Image: Alan Levine [CC BY 2.0] via Flickr

Group of ambassadors to advise European institutions on adopting open-science practices

A “significant amount of work” remains to be done across the different dimensions of open science, the League of European Research Universities has said. Open science is the umbrella term for making the processes and outputs of research openly available for scrutiny and reuse, to help ensure research is robust and maximise its potential.

After analysing eight aspects of open science, Leru experts identified rewards, incentives and next-generation metrics as requiring “very significant work”, according to a paper published on 25 January by Paul Ayris, chair of a Leru policy group on open science, and Leru senior policy officer Alain Smolders.

“Redefining criteria for academic assessment is not a simple top-down process…involvement and support of the faculty and the research community is essential,” Ayris and Smolders said. They said universities should review their assessment systems, consider what aspects of assessment are needed, and broaden their assessment to cover the full range of contributions to research.

Open-access publishing of research papers is the area of open science that is most advanced in universities, Leru’s analysis found, while on open access to data it found that “progress is slowly building…yet challenges remain”. A significant culture change is needed to make open sharing of research data the norm, said Ayris and Smolders, suggesting that universities’ reward and promotion schemes “need to change”.

“A great deal” also remains to be done on skills, according to the paper, which also said that Leru’s 23 member universities have made “varied” progress on their adoption of policies and training regarding how research integrity feeds into open science.

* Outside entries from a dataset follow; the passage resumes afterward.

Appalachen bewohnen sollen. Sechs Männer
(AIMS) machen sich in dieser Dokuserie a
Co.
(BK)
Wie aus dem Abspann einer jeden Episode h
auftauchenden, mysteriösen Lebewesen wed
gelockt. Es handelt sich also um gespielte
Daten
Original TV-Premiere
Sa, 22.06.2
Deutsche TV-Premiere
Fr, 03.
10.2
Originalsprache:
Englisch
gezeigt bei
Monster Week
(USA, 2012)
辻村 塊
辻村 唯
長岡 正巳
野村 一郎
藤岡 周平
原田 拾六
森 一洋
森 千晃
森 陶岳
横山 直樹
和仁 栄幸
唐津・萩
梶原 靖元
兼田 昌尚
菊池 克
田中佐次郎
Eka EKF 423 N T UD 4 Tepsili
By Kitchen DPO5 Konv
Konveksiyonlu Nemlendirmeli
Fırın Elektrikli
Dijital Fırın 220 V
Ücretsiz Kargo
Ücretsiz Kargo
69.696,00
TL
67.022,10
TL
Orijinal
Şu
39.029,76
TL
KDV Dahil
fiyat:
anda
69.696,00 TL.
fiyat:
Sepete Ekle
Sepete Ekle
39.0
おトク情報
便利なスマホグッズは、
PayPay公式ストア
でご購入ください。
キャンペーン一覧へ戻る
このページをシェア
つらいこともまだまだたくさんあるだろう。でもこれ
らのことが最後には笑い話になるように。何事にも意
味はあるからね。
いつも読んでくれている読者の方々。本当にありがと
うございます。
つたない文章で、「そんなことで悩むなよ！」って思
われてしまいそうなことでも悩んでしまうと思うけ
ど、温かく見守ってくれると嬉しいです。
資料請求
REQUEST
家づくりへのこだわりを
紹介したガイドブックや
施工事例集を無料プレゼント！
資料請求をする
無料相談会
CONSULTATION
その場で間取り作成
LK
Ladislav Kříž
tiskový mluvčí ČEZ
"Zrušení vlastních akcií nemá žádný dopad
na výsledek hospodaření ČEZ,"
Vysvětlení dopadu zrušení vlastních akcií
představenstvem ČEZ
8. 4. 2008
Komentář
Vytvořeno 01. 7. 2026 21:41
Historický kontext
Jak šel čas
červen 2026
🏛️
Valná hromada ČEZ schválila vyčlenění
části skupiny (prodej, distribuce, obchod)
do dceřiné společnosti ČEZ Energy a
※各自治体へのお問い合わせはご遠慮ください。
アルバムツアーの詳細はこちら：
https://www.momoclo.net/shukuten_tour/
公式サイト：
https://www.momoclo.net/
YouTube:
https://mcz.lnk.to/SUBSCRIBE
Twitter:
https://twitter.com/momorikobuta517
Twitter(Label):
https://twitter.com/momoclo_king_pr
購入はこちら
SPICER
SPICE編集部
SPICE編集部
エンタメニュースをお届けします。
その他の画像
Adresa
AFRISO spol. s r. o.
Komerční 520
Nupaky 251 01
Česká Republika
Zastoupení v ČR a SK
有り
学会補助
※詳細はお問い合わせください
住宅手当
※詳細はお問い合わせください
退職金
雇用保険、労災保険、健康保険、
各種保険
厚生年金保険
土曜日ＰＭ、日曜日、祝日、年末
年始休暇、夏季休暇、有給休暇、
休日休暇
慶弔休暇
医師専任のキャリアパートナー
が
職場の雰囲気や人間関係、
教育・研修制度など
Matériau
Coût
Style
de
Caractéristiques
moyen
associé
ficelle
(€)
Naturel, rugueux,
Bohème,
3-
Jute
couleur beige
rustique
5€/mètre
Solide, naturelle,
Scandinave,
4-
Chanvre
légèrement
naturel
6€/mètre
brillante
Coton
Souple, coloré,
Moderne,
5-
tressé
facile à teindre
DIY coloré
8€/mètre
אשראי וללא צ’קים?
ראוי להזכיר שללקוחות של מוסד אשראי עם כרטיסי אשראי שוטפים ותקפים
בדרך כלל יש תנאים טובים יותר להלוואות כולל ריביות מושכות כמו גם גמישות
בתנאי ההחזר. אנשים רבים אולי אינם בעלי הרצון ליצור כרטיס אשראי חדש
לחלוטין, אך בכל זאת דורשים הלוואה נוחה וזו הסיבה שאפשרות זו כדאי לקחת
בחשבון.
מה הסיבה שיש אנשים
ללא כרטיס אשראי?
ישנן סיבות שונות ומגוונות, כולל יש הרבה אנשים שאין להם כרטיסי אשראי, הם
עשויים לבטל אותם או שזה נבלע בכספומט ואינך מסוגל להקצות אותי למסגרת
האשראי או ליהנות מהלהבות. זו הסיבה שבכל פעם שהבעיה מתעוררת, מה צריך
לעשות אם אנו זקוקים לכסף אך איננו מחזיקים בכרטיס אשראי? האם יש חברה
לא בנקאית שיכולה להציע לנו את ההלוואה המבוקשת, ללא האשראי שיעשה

Citizen science, which makes use of public volunteers, is also “not generally embedded in university activity”, it said.

Future efforts on open science will be concentrated locally and on grassroots activities, according to Ayris and Smolders. They said Leru institutions are appointing a group of open-science ambassadors to work with researchers, students and policy makers on moving open science forward.

The ambassadors will “consider the needs of their university and the difference between the disciplines, urging for flexibility since one size does not fit all”, with institutions deciding on the pace of implementation.